BANGALORE, India Cypress Semiconductor Corp. will invest about $5 million in India over the next 12 to 18 months as it doubles the number of engineers at development centers here and in Hyderabad by year's end. The cash infusion will push Cypress' investment in India to approximately $25 million and its roster of engineers from 160 to about 320.
Almost a decade old, the Bangalore center focuses on data communications. It developed Cypress' most complex logic chip, the Packet Over Sonic IC, with more than 15 million transistors. Hyderabad was set up last year. So far, Cypress India has compiled more than 60 U.S. patents.
Cypress put the benefits accruing to it from Indian operations at about $200 million, and the growth planned here is meant to reaffirm the utility of Cypress India.
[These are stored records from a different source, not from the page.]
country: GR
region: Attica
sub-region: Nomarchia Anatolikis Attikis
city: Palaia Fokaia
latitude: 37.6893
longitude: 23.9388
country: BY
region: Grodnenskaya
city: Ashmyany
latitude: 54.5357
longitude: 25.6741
In addition, the parent company will look to increase the chip design and software development work that Wipro Technologies has been doing for it for the past couple of years, said T.J. Rodgers, president and chief executive officer of Cypress.
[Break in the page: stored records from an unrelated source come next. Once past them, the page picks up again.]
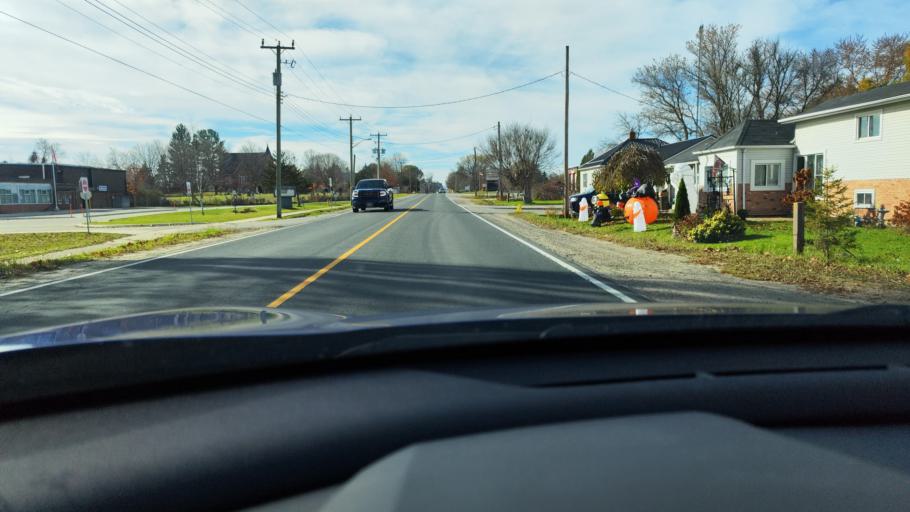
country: CA
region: Ontario
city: Angus
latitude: 44.3595
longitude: -79.9663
Cypress (San Jose, Calif.) is on target to cross $1 billion in revenue this year, having hit the $250 million run-rate in the previous quarter, Rodgers said. Revenue growth in 2004 will be about 30 percent more than in the previous year. Predicting a boom year for the chip industry, Rodgers said that he expected a good run until at least mid-2005. "I have been in the industry since 1975 and through five recessions, but I have never been able to predict a downturn," he said in explaining why he would not discuss the business outlook beyond the next 12 months or so.
Rodgers predicted that sales to cell-phone manufacturers will go through the roof this year. In general he pinned most of the growth potential on Asia, where he sees a big shift in the consumption of semiconductors. "Asia has taken off like a rocket, and I do not see an end to it," he said.
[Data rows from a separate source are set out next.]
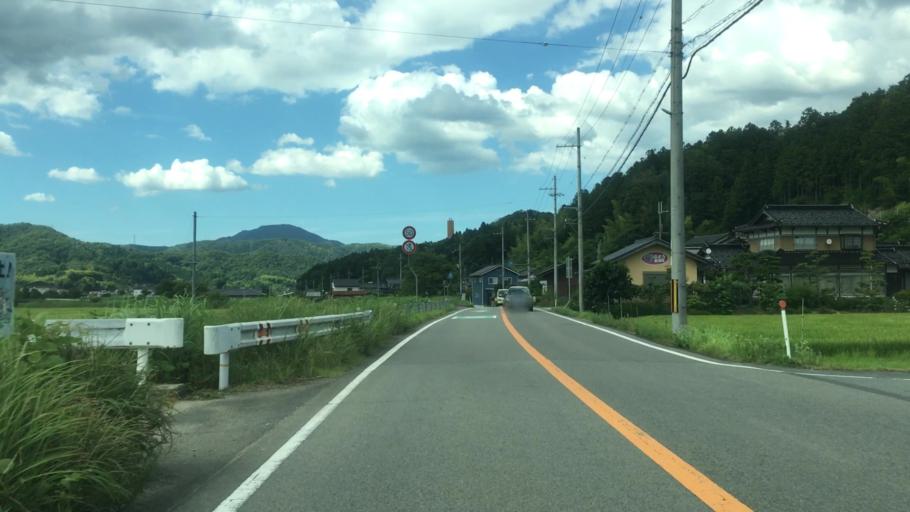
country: JP
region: Hyogo
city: Toyooka
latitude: 35.5391
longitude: 134.7900
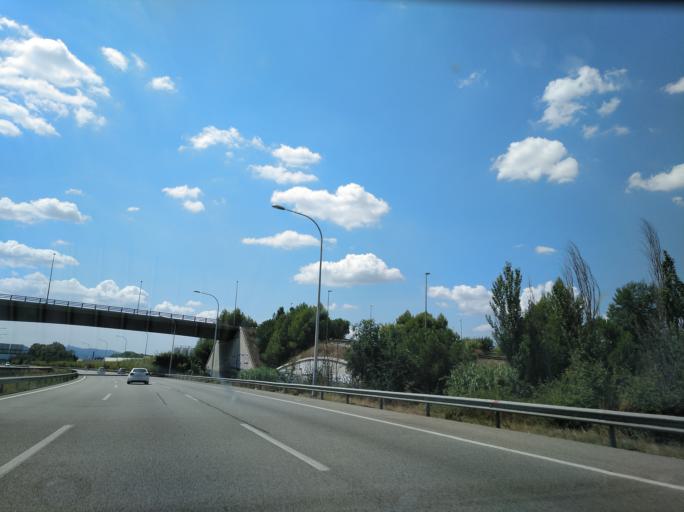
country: ES
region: Catalonia
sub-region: Provincia de Barcelona
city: Mollet del Valles
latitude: 41.5420
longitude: 2.2281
While noting Cypress' plans to grow its design centers in India, he said the company does not intend to ship out U.S. jobs. He called the offshoring controversy politically motivated. "The clamor against outsourcing is low-class, a diatribe. In general, the world is much better off when people are working at the skills they are good at. India is one of the most skilled in software, so it is right for the world to buy Indian software. The U.S. makes chips very well, and it is right for India and other countries to buy chips from the U.S."